◆ **TEXTE FOURNI**:
^^^^^^^^^^^^^^^^
4. ACTIVITES EN LIEN AVEC L’OP 4 : Contribuer à la régulation des réseaux sociaux et des plateformes numériques en luttant contre les contenus illégaux et les opérations de manipulation de l’information
L’Esp@ce de coworking « La force des femmes est un outil à même de sensibiliser et d’organiser des formations (en ligne ou en présentiel), de lancer des projets et de soutenir des initiatives de la société civile et d’autres acteurs concernés afin d’encourager une utilisation responsable d’internet :
Dans le domaine de la lutte contre la cyber-violence à l’égard des femmes et des filles, c’est-à-dire les VBG par les technologies et canaux numériques afin
- de lutter contre le cyberharcèlement, mais aussi d’aider les victimes à y faire face,
- de mener des actions d’éducation et de sensibilisation auprès de la jeune génération pour éviter la prolifération de violences à l’égard des femmes et des filles, y compris de violences commises en ligne ou facilitées par la technologie
- de soutenir des projets destinés à sensibiliser les jeunes à la violence dans les fréquentations amoureuses, notamment lorsqu’elle s’exerce en ligne,
- d’aider les professionnels concernés, dont les enseignants, à mieux connaître et reconnaître la violence et le harcèlement en ligne pour améliorer la prévention et la protection des filles et des femmes
- de publier une bande dessinéepour faire prendre conscience de la violence qui s’exerce en ligne contre les femmes et les filles.
^^^^^^^^^^^^^^^^
◆ **CONSIGNE**:
Dans le texte fourni, relevez chacune des actions annoncées par un tiret dans le domaine de la lutte contre la cyber-violence à l’égard des femmes et des filles.

Données recueillies:
^^^^^^^^^^^^^^^^
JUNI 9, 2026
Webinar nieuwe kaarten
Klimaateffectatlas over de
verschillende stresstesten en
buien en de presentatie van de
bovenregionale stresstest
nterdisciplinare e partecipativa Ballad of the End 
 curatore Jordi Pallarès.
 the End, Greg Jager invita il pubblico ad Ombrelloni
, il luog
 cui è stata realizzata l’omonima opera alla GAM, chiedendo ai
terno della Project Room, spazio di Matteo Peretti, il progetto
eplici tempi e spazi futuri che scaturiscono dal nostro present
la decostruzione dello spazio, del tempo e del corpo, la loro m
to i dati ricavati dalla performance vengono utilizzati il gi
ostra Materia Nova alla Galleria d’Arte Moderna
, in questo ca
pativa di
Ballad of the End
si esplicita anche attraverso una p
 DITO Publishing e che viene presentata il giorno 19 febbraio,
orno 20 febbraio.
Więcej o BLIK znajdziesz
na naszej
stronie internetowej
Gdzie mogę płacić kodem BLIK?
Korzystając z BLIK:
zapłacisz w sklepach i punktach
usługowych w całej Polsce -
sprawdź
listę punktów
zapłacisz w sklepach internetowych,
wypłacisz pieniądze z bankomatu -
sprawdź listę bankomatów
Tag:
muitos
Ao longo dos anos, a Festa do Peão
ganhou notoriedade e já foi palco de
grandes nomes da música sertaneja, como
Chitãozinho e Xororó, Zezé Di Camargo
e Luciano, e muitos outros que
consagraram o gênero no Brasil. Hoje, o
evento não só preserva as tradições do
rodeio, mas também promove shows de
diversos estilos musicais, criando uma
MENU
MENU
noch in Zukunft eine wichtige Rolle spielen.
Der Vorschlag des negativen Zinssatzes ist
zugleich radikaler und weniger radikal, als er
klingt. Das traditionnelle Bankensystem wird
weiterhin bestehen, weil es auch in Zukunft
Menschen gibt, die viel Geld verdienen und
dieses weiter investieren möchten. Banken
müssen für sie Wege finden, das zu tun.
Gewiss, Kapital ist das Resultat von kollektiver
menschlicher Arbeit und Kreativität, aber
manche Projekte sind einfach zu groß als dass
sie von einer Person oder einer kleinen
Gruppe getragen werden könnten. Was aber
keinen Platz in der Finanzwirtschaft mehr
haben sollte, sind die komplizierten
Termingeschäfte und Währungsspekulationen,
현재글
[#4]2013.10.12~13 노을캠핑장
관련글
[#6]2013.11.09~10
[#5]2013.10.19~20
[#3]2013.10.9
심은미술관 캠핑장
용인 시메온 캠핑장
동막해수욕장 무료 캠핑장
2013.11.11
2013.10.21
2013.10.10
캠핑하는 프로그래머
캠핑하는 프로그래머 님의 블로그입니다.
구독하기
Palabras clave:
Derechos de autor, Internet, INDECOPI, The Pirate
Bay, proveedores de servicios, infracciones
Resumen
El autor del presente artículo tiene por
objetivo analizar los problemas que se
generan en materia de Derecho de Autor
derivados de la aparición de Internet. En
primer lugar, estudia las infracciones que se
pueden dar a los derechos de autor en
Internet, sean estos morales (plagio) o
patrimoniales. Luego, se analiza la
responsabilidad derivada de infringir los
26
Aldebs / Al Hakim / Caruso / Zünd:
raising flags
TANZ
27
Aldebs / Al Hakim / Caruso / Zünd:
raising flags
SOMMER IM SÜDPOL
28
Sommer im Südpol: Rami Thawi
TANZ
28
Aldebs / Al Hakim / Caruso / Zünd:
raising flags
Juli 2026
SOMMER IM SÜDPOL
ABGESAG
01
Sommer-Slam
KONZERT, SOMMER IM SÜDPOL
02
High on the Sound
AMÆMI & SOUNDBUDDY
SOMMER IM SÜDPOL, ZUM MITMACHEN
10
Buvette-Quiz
^^^^^^^^^^^^^^^^
◆ **RÉPONSE**:
- Lutter contre le cyberharcèlement et aider les victimes à y faire face
- Mener des actions d’éducation et de sensibilisation auprès de la jeune génération pour éviter la prolifération de violences à l’égard des femmes et des filles, y compris en ligne ou facilitées par la technologie
- Soutenir des projets destinés à sensibiliser les jeunes à la violence dans les fréquentations amoureuses, notamment en ligne
- Aider les professionnels concernés, dont les enseignants, à mieux connaître et reconnaître la violence et le harcèlement en ligne
- Publier une bande dessinée pour faire prendre conscience de la violence qui s’exerce en ligne contre les femmes et les filles